> _What you need to do_:
Count the lines below that contain "default". Answer with the number alone.

> _Material supplied_:

= = =

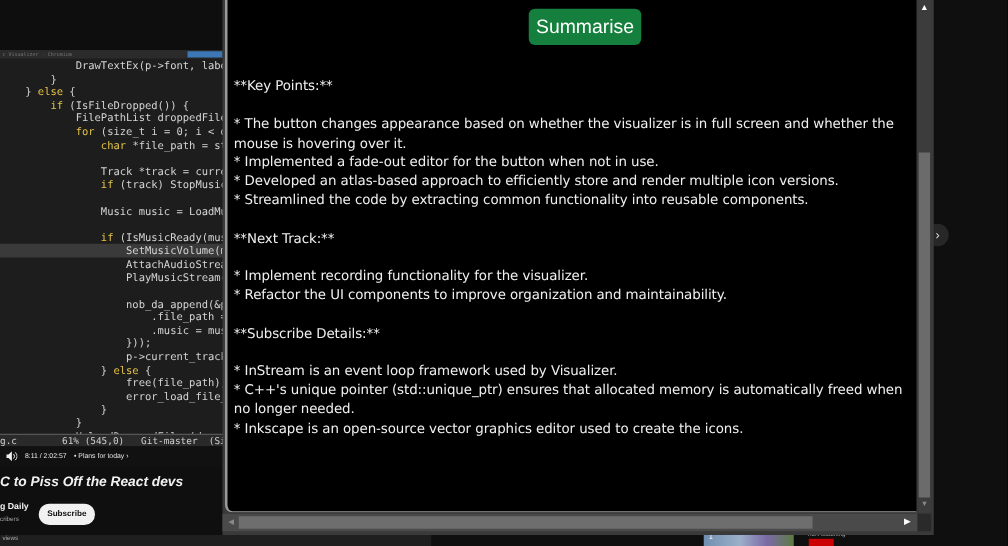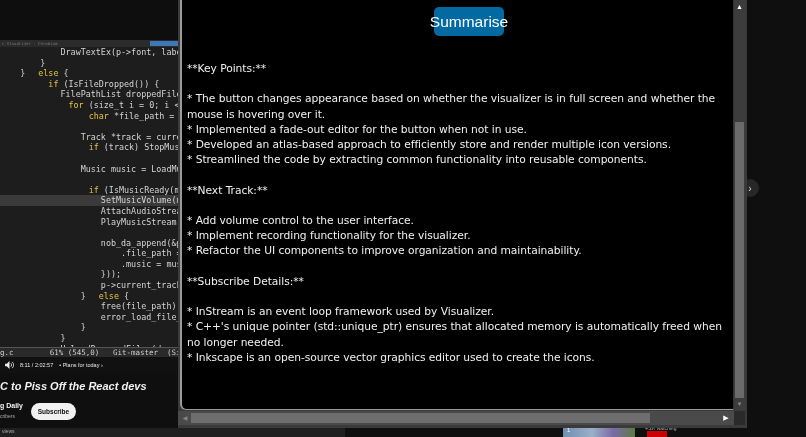--- a/index.html
+++ b/index.html
@@ -8,41 +8,41 @@
 
     
     .yt-bg { position: absolute; left: 0; top: 0; width: 806px; height: 437px; background: #0f0f0f; }
     .video { position: absolute; left: 0; top: 0; width: 180px; height: 373px; background: #1c1c1c; overflow: hidden; }
     .video-top { position: absolute; left: 0; top: 0; width: 180px; height: 40px; background: #0e0e0e; }
     .editor-titlebar { position: absolute; left: 0; top: 40px; width: 180px; height: 7px; background: #2b2b2b; font-family: "DejaVu Sans Mono", monospace; font-size: 4px; color: #777; line-height: 7px; padding-left: 2px; }
     .editor-badge { position: absolute; right: 2px; top: 1px; height: 5px; width: 28px; background: #3b78b5; }
     .code { position: absolute; left: 0; top: 47px; width: 180px; height: 300px; background: #1d1d1d; font-family: "DejaVu Sans Mono", monospace; font-size: 8.4px; color: #d4d4d4; white-space: pre; line-height: 10.6px; }
     .code .ln { display: block; height: 10.6px; }
     .code .ln.hl { background: #3a3a3a; }
-    .code .kw { color: #e5c447; margin-left: 8px; }
+    .code .kw { color: #e5c447; }
     .modeline { position: absolute; left: 0; top: 347px; width: 180px; height: 10px; background: #2a2a2a; font-family: "DejaVu Sans Mono", monospace; font-size: 7.5px; color: #cfcfcf; line-height: 10px; white-space: pre; border-top: 1px solid #555; }
     .player-bar { position: absolute; left: 0; top: 357px; width: 180px; height: 16px; background: #111; display: flex; align-items: center; gap: 6px; padding-left: 5px; font-size: 5.5px; color: #e8e8e8; }
     .vol-icon { width: 9px; height: 8px; }
     .yt-title { position: absolute; left: 0; top: 380px; font-size: 11px; font-weight: bold; color: #f1f1f1; white-space: nowrap; font-style: italic; }
     .channel { position: absolute; left: 0; top: 402px; font-size: 7px; font-weight: bold; color: #f1f1f1; }
     .subs { position: absolute; left: 0; top: 413px; font-size: 5px; color: #aaa; }
     .subscribe-btn { position: absolute; left: 31px; top: 403px; width: 45px; height: 17px; border-radius: 9px; background: #f1f1f1; color: #0f0f0f; font-size: 6.5px; font-weight: bold; border: none; display: flex; align-items: center; justify-content: center; }
     .desc-strip { position: absolute; left: 0; top: 428px; width: 345px; height: 9px; background: #1f1f1f; font-size: 5px; color: #aaa; padding-left: 2px; }
     .thumb { position: absolute; left: 563px; top: 425px; width: 72px; height: 12px; background: linear-gradient(90deg, #6f8fb0, #9bb0c8 40%, #7a6aa6 70%, #5d7b43); }
     .thumb-num { position: absolute; left: 4px; top: 2px; font-size: 6px; color: #fff; }
     .watching { position: absolute; left: 645px; top: 425px; font-size: 5px; color: #aaa; }
     .live-badge { position: absolute; left: 647px; top: 431px; width: 20px; height: 6px; background: #cc0000; }
     .next-arrow { position: absolute; left: 741px; top: 179px; width: 18px; height: 18px; border-radius: 50%; background: #272727; color: #ddd; font-size: 10px; display: flex; align-items: center; justify-content: center; }
     .kebab { position: absolute; left: 743px; width: 2px; height: 8px; display: flex; flex-direction: column; justify-content: space-between; }
     .kebab i { display: block; width: 1.5px; height: 1.5px; background: #aaa; }
 
     
     .popup { position: absolute; left: 178px; top: 0; width: 569px; height: 428px; background: #3a3a3a; }
     .popup-inner { position: absolute; left: 2px; top: 0; width: 554px; height: 410px; background: #000; border-left: 2px solid #9a9a9a; border-bottom: 1px solid #9a9a9a; border-bottom-left-radius: 6px; border-right: 1px solid #333; }
-    .summarise-btn { position: absolute; left: 252px; top: 7px; width: 70px; height: 29px; background: #0369a1; color: #fff; border: none; border-radius: 5px; font-family: "Liberation Sans", sans-serif; font-size: 15.5px; display: flex; align-items: center; justify-content: center; }
+    .summarise-btn { position: absolute; left: 241px; top: 7px; width: 90px; height: 29px; background: #15803d; color: #fff; border: none; border-radius: 5px; font-family: "Liberation Sans", sans-serif; font-size: 15.5px; display: flex; align-items: center; justify-content: center; }
     .summary { position: absolute; left: 5px; top: 61px; width: 545px; font-family: "DejaVu Sans", sans-serif; font-size: 10.7px; color: #f0f0f0; line-height: 15.2px; letter-spacing: -0.05px; }
     .summary p { margin: 0; }
     .summary .blank { height: 15.2px; }
 
     
     .vscroll { position: absolute; left: 556px; top: 0; width: 11px; height: 410px; background: #3c3c3c; }
     .vscroll-up { position: absolute; left: 0; top: 2px; width: 11px; height: 10px; color: #fff; font-size: 7px; text-align: center; line-height: 10px; }
     .vscroll-thumb { position: absolute; left: 1px; top: 122px; width: 9px; height: 276px; background: #6b6b6b; }
     .vscroll-down { position: absolute; left: 0; top: 399px; width: 11px; height: 10px; color: #888; font-size: 6px; text-align: center; line-height: 10px; }
 
@@ -115,21 +115,20 @@
     <div class="summary" id="summary">
         <p>**Key Points:**</p>
         <p class="blank"></p>
         <p>* The button changes appearance based on whether the visualizer is in full screen and whether the mouse is hovering over it.</p>
         <p>* Implemented a fade-out editor for the button when not in use.</p>
         <p>* Developed an atlas-based approach to efficiently store and render multiple icon versions.</p>
         <p>* Streamlined the code by extracting common functionality into reusable components.</p>
         <p class="blank"></p>
         <p>**Next Track:**</p>
         <p class="blank"></p>
-        <p>* Add volume control to the user interface.</p>
         <p>* Implement recording functionality for the visualizer.</p>
         <p>* Refactor the UI components to improve organization and maintainability.</p>
         <p class="blank"></p>
         <p>**Subscribe Details:**</p>
         <p class="blank"></p>
         <p>* InStream is an event loop framework used by Visualizer.</p>
         <p>* C++'s unique pointer (std::unique_ptr) ensures that allocated memory is automatically freed when no longer needed.</p>
         <p>* Inkscape is an open-source vector graphics editor used to create the icons.</p>
       </div>
   </div>

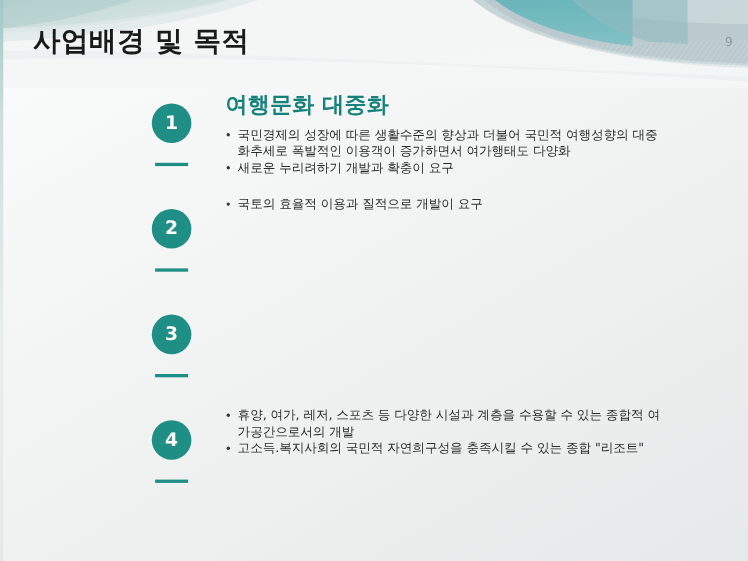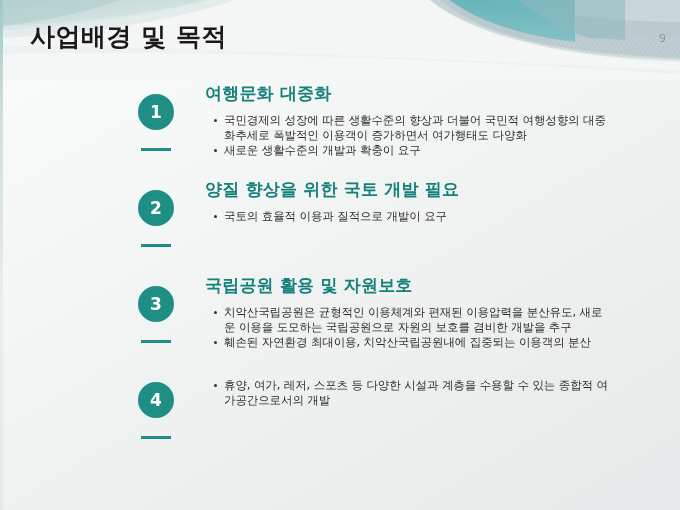--- a/index.html
+++ b/index.html
@@ -93,29 +93,29 @@
     top: 68px;
     width: 30px;
     height: 3px;
     background: #1f8f85;
   }
   .body-col {
     flex: 1;
     padding-top: 2px;
   }
   .sec-heading {
-    font-size: 17px;
+    font-size: 20px;
     font-weight: bold;
     color: #14817a;
     margin: 0 0 6px 0;
     letter-spacing: 0.2px;
   }
   ul.bullets {
     list-style: none;
-    margin: 8px;
+    margin: 0;
     padding: 0;
   }
   ul.bullets li {
     position: relative;
     padding-left: 11px;
     font-size: 11.5px;
     line-height: 14.5px;
     color: #2b2b2b;
     margin-bottom: 1px;
     max-width: 385px;
@@ -184,58 +184,51 @@
 
     <div class="section">
       <div class="marker-col">
         <div class="badge">1</div>
         <div class="divider"></div>
       </div>
       <div class="body-col">
         <div class="sec-heading">여행문화 대중화</div>
         <ul class="bullets">
           <li>국민경제의 성장에 따른 생활수준의 향상과 더불어 국민적 여행성향의 대중화추세로 폭발적인 이용객이 증가하면서 여가행태도 다양화</li>
-          <li>새로운 생활수준의 개발과 확충이 요구</li>
+          <li>새로운 누리려하기 개발과 확충이 요구</li>
         </ul>
       </div>
     </div>
 
     <div class="section">
       <div class="marker-col">
         <div class="badge">2</div>
         <div class="divider"></div>
       </div>
       <div class="body-col">
-        <div class="sec-heading">양질 향상을 위한 국토 개발 필요</div>
         <ul class="bullets">
           <li>국토의 효율적 이용과 질적으로 개발이 요구</li>
         </ul>
       </div>
     </div>
 
     <div class="section">
       <div class="marker-col">
         <div class="badge">3</div>
         <div class="divider"></div>
       </div>
-      <div class="body-col">
-        <div class="sec-heading">국립공원 활용 및 자원보호</div>
-        <ul class="bullets">
-          <li>치악산국립공원은 균형적인 이용체계와 편재된 이용압력을 분산유도, 새로운 이용을 도모하는 국립공원으로 자원의 보호를 겸비한 개발을 추구</li>
-          <li>훼손된 자연환경 최대이용, 치악산국립공원내에 집중되는 이용객의 분산</li>
-        </ul>
-      </div>
     </div>
 
     <div class="section">
       <div class="marker-col">
         <div class="badge">4</div>
         <div class="divider"></div>
       </div>
       <div class="body-col">
         <ul class="bullets">
           <li>휴양, 여가, 레저, 스포츠 등 다양한 시설과 계층을 수용할 수 있는 종합적 여가공간으로서의 개발</li>
+          <li>고소득.복지사회의 국민적 자연희구성을 충족시킬 수 있는 종합 "리조트"</li>
         </ul>
       </div>
     </div>
 
   </div>
 </div>
 
 </body></html>

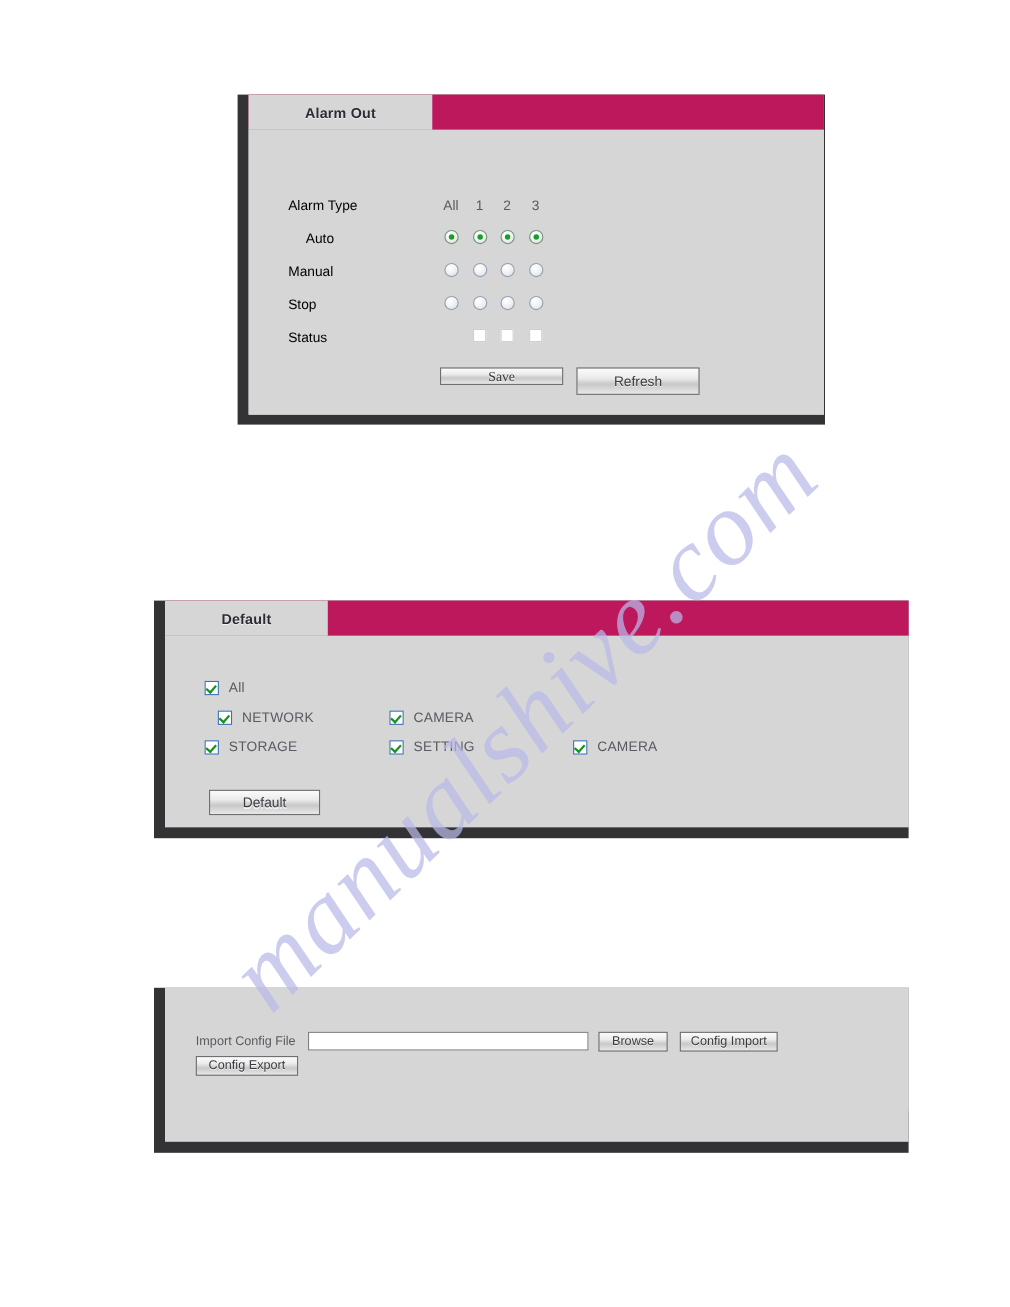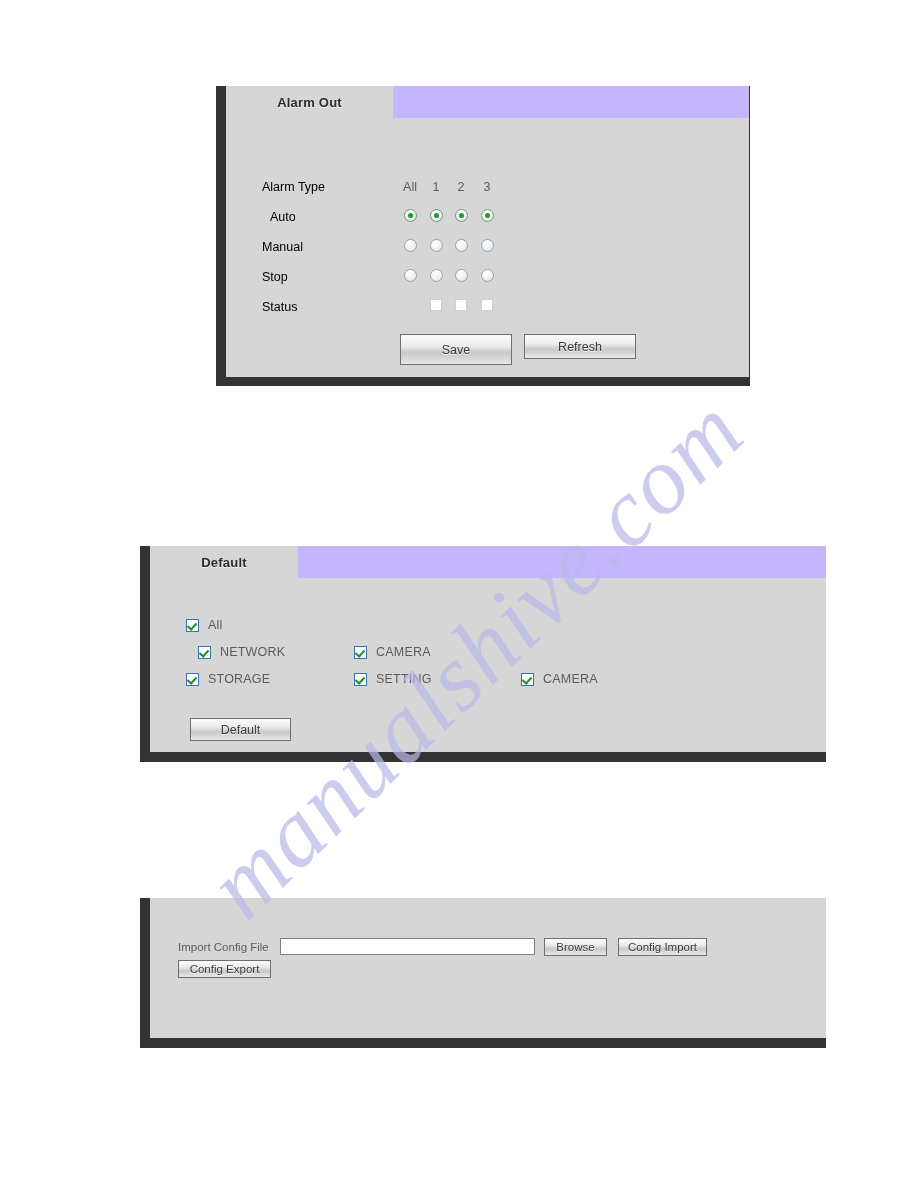--- a/index.html
+++ b/index.html
@@ -51,21 +51,21 @@
     left: 10px;
     right: 10px;
     top: 0;
     bottom: 9px;
     background: #d6d6d6;
     box-sizing: border-box;
   }
   .tabstrip {
     position: relative;
     height: 32px;
-    background: #c4b5fd;
+    background: #be185d;
   }
   .tab {
     position: absolute;
     left: 0;
     top: 0;
     height: 32px;
     background: #d6d6d6;
     box-sizing: border-box;
     display: flex;
     align-items: center;
@@ -153,21 +153,21 @@
     color: #3a3a40;
     display: flex;
     align-items: center;
     justify-content: center;
     font-size: 12.5px;
     text-shadow: 0 1px 0 rgba(255,255,255,.75);
     cursor: pointer;
     white-space: nowrap;
   }
 
-  #btn-save    { left: 174px; top: 216px; width: 112px; height: 31px; }
+  #btn-save    { left: 174px; top: 216px; width: 112px; height: 16px; font-family: Liberation Serif, serif; }
   #btn-refresh { left: 298px; top: 216px; width: 112px; height: 25px; }
 
   
   #panel-default {
     left: 140px;
     top: 546px;
     width: 686px;
     height: 216px;
   }
   #panel-default .panel-inner { left: 10px; right: 0px; bottom: 10px; }
@@ -253,21 +253,21 @@
     <div class="tabstrip">
       <div class="tab">
         <span>Alarm Out</span>
       </div>
     </div>
 
     <div class="panel-body">
       <div class="ao-grid">
 
         <div class="ao-label" style="left:36px; top:62px;">Alarm Type</div>
-        <div class="ao-label" style="left:44px; top:92px;">Auto</div>
+        <div class="ao-label" style="left:52px; top:92px;">Auto</div>
         <div class="ao-label" style="left:36px; top:122px;">Manual</div>
         <div class="ao-label" style="left:36px; top:152px;">Stop</div>
         <div class="ao-label" style="left:36px; top:182px;">Status</div>
 
         <div class="ao-colhead" style="left:172px; top:62px;">All</div>
         <div class="ao-colhead" style="left:198px; top:62px;">1</div>
         <div class="ao-colhead" style="left:223px; top:62px;">2</div>
         <div class="ao-colhead" style="left:249px; top:62px;">3</div>
 
         <div class="radio checked" style="left:178px; top:91px;"></div>

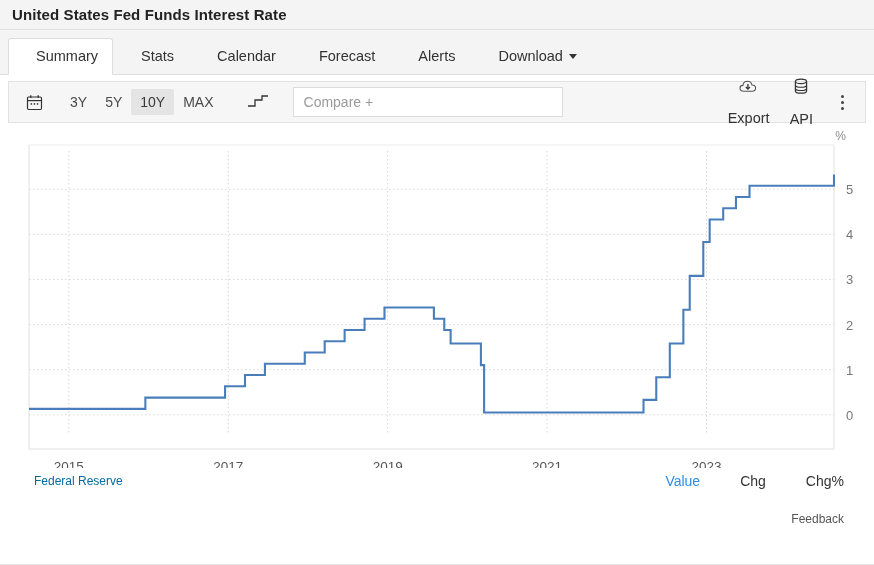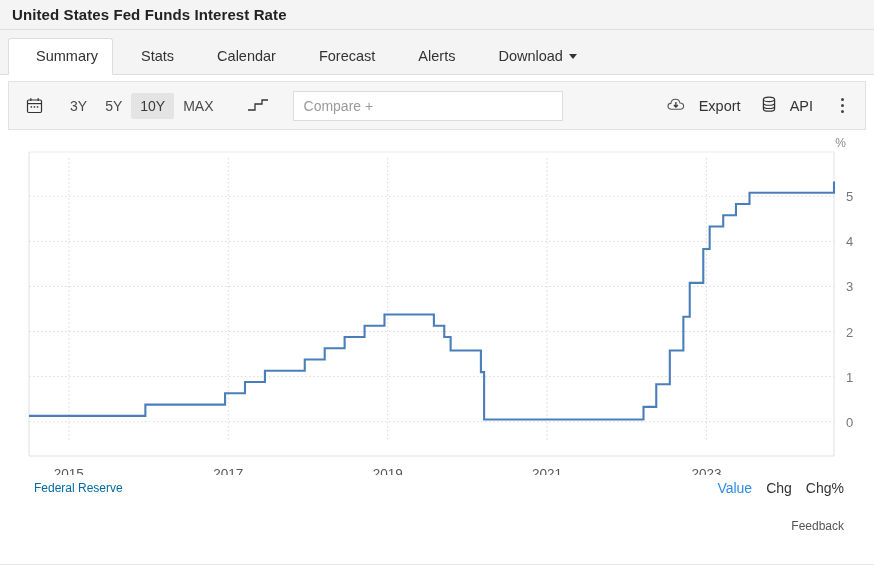--- a/index.html
+++ b/index.html
@@ -78,21 +78,21 @@
     position: relative;
     top: -1px;
   }
 
   
   .toolbar-wrap {
     padding: 6px 8px 0 8px;
     box-sizing: border-box;
   }
   .toolbar {
-    height: 49px;
+    height: 42px;
     background: #f6f6f6;
     border: 1px solid #e2e2e2;
     display: flex;
     align-items: center;
     box-sizing: border-box;
     padding: 0 6px 0 10px;
   }
   .tb-icon-btn {
     display: flex;
     align-items: center;
@@ -150,20 +150,21 @@
   }
   .tb-action {
     display: flex;
     align-items: center;
     gap: 13px;
     font-size: 14.5px;
     color: #333333;
     padding: 4px 10px;
     cursor: pointer;
     white-space: nowrap;
+    flex-direction: column;
   }
   .kebab {
     display: flex;
     flex-direction: column;
     align-items: center;
     justify-content: center;
     gap: 3px;
     width: 26px;
     height: 28px;
     cursor: pointer;
@@ -200,21 +201,21 @@
     box-sizing: border-box;
   }
   .source-label {
     font-size: 12px;
     color: #0369a1;
   }
   .series-toggles {
     margin-left: auto;
     display: flex;
     align-items: center;
-    gap: 14px;
+    gap: 40px;
   }
   .series-toggle {
     font-size: 14px;
     color: #333333;
     cursor: pointer;
   }
   .series-toggle.active { color: #2f8de4; }
 
   .feedback-row {
     display: flex;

= = =

> _Answer to this problem_:
2